Astra-Zeneca’s Epanova—a highly processed carboxylic acid form of EPA and DHA– failed to deliver the expected reduction in major cardiovascular events observed during 2019’s REDUCE-IT trial using the fish oil-based Vascepa EPA.
The just-published multicenter STRENGTH trial ( (STatin Residual Risk Reduction With EpaNova in HiGh CV Risk PatienTs With Hypertriglyceridemia) randomized 13,078 high-risk patients to treatment with either 4 grams per day of Epanova, called “omega-3 CA” in the study, or a corn oil placebo, which the researchers arguably considered “inert.
All patients had some combination of established cardiovascular disease, diabetes, overweight, hypertriglyceridemia or low HDL levels. The study interventions were added on top of the patients’ existing drug regimens. The majority was on statins.
The primary outcomes assessed were major adverse cardiovascular events (MACE) including CVD-related death, nonfatal myocardial infarction, nonfatal stroke, unstable angina requiring hospitalization, or admissions for coronary revascularization procedures.
An Early End
The STRENGTH researchers, based at 675 centers in 22 different countries worldwide, began the study in 2014, and intended to carry on the evaluation until a total of 1,600 patients had had one or more of the index cardiovascular events. But they opted to end the trial earlier this year, after 1,384 patients had index events.
At that point an interim analysis showed absolutely no difference between Epanova and the corn oil placebo in terms of reducing MI, stroke, or unstable angina (Nicholls SJ, et al. JAMA. 2020).
Of the 6,539 patients treated with omega-3 CA, 785 patients (12.0%) had major events. Among the 6,539 on the corn oil placebo, there were 795 events (12.2%).
The investigators decided that after 6 years of follow up, any potential benefit from the drug would have become apparent, so it was unlikely that continuing the study would change the ultimate conclusion.
The findings are surprising for three reasons.
First, the omega-3 CA did reduce triglyceride, non-HDL cholesterol, and hs-CRP levels compared with the corn oil placebo. Based on this, it is entirely reasonable to expect that these changes would lead to a reduction in MACE.
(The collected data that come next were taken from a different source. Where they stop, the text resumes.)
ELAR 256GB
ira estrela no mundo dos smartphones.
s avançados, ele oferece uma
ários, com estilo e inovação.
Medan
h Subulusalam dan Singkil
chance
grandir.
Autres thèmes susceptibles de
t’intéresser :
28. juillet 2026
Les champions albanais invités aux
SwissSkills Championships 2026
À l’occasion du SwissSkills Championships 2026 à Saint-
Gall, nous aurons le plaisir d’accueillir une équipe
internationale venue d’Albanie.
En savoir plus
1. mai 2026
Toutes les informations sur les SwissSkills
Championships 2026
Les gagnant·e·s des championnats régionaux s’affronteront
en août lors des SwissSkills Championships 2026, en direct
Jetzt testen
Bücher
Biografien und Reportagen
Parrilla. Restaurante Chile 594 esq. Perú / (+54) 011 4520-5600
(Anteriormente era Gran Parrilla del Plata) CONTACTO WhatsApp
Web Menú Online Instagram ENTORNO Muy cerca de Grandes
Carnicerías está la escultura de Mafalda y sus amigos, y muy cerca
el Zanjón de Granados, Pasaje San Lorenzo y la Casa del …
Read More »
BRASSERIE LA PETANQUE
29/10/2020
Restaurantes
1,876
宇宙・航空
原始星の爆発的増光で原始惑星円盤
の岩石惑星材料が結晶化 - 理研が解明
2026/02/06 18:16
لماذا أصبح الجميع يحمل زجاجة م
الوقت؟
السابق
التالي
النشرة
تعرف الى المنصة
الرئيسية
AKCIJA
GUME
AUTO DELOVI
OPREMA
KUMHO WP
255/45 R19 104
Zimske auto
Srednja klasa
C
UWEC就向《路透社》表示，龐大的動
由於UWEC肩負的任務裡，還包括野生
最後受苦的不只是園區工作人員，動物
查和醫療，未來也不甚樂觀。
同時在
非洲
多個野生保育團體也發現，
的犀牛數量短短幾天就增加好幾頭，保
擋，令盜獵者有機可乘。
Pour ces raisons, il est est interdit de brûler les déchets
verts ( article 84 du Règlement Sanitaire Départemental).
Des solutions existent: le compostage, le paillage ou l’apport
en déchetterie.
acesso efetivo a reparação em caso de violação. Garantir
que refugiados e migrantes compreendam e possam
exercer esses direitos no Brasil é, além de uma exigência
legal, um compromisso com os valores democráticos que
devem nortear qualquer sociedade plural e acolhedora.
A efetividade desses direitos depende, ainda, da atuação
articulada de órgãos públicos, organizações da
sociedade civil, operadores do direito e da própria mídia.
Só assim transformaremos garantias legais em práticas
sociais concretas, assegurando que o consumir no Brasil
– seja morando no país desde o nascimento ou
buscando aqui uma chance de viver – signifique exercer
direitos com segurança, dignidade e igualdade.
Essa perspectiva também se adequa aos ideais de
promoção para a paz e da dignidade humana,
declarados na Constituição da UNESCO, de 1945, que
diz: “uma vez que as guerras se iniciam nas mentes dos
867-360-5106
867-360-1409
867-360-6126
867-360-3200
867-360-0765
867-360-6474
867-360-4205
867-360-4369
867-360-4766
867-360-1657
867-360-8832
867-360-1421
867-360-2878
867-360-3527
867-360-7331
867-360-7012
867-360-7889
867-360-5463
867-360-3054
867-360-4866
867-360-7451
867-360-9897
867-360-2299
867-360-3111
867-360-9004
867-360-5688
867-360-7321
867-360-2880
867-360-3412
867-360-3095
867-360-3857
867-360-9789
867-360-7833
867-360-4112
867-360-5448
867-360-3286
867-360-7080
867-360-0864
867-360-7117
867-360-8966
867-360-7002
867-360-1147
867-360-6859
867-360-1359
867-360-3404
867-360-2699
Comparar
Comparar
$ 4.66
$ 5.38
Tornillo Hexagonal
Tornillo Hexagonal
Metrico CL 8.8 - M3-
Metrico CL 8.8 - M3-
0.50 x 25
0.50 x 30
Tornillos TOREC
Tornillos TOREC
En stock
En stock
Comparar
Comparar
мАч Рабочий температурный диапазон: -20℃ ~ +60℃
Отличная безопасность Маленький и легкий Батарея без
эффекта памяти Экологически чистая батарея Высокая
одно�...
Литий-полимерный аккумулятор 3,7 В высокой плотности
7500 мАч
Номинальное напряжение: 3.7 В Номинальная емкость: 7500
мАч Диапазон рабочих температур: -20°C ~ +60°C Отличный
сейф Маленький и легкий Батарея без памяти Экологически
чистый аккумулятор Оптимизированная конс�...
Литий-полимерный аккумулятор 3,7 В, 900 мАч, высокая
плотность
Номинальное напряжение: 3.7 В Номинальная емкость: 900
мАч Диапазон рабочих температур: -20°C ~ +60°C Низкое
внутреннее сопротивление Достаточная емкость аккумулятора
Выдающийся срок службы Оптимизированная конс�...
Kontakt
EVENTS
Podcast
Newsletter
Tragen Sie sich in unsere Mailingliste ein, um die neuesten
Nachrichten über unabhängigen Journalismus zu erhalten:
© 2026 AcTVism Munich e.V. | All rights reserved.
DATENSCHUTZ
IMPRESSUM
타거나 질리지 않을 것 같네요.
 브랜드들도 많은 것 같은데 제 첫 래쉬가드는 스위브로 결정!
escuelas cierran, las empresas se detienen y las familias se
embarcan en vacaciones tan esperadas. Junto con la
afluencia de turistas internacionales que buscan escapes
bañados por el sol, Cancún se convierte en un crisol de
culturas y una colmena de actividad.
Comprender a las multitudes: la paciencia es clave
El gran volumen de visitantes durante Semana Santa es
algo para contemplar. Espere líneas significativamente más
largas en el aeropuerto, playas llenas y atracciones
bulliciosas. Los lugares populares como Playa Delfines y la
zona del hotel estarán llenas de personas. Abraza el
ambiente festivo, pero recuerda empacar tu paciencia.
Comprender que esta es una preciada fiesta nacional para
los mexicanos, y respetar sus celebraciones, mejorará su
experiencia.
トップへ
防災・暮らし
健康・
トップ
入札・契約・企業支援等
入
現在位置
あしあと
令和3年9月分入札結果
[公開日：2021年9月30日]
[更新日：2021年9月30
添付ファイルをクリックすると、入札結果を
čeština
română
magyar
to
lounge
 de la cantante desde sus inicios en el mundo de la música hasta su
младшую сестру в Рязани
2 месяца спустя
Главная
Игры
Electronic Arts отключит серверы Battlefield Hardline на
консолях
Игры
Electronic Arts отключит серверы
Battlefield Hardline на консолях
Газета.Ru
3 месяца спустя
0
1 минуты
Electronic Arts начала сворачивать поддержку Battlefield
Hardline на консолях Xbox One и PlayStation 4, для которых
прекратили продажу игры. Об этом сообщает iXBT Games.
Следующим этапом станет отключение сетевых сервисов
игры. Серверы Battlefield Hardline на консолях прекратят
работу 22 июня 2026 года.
Second, there was a small but significant increase in new-onset atrial fibrillation in the Epanova cohort compared with those on placebo (2.2% versus 1.3%), suggesting that in some people, addition of an omega-3 drug might actually raise rather than lower overall cardiovascular risk.
An interim analysis showed absolutely no difference between Epanova and the corn oil placebo in terms of reducing MI, stroke, or unstable angina
Third, the STRENGTH findings diverge from the more promising REDUCE-IT study (Reduction of Cardiovascular Events With EPA – Intervention Trial), which showed that among 8,179 high risk patients, 2 g of Vascepa twice daily (on top of whatever other drugs they were taking) a very significant 25% reduction in the risk of ischemic events, including cardiovascular death (Bhatt DL, et al. N Engl J Med. 2019).
REDUCE-IT and STRENGTH are very similar in trial designs, patient populations, and study endpoints. The main differences were the particular omega-3 drug being tested, and the type of placebo used for comparison; STRENGTH used corn oil, REDUCE-IT used mineral oil.
The reasons for the unexpected lackluster performance of omega-3 CA are not entirely clear, but there are several possible explanations. One is that the patients had already reached optimum risk reduction via statins, other drugs, and whatever diet/lifestyle changes they’d already made that any additional benefit from the omega-3 drug would be negligible.
This is plausible, but it does not explain the difference between STRENGTH and REDUCE it.
Though there’s never been a head-to-head comparison of Epanova versus Vascepa for secondary prevention of MACE, it may simply be that the latter confers certain benefits that the former does not. Some have suggested that the DHA present in Epanova might be detrimental because it can potentially raise LDL cholesterol.
The STRENGTH trial is a major disappointment for Astra-Zeneca, and it raises the question of whether Epanova has any meaningful role to play in secondary prevention of cardiovascular disease.
There’s also a question of whether either placebo—corn oil or mineral oil—is truly inert from a cardiometabolic viewpoint. Many in the holistic/functional medicine world would argue that corn oil is bioactive and certainly not inert.
In summary, the STRENGTH trial is a major disappointment for Astra-Zeneca, and it raises the question of whether Epanova has any meaningful role to play in secondary prevention of cardiovascular disease.
The company was betting big on the drug as a way to capture a chunk of the multi-billion dollar prescription omega-3 market.
It is not clear whether these findings have any relevance for the use of omega-3 supplements—or consumption of omega-3 rich foods—as part of a heart-healthy diet. But they do underscore the challenges inherent whenever pharmaceutical companies purify and concentrate a nutrient with the intention of marketing it as a targeted disease therapy.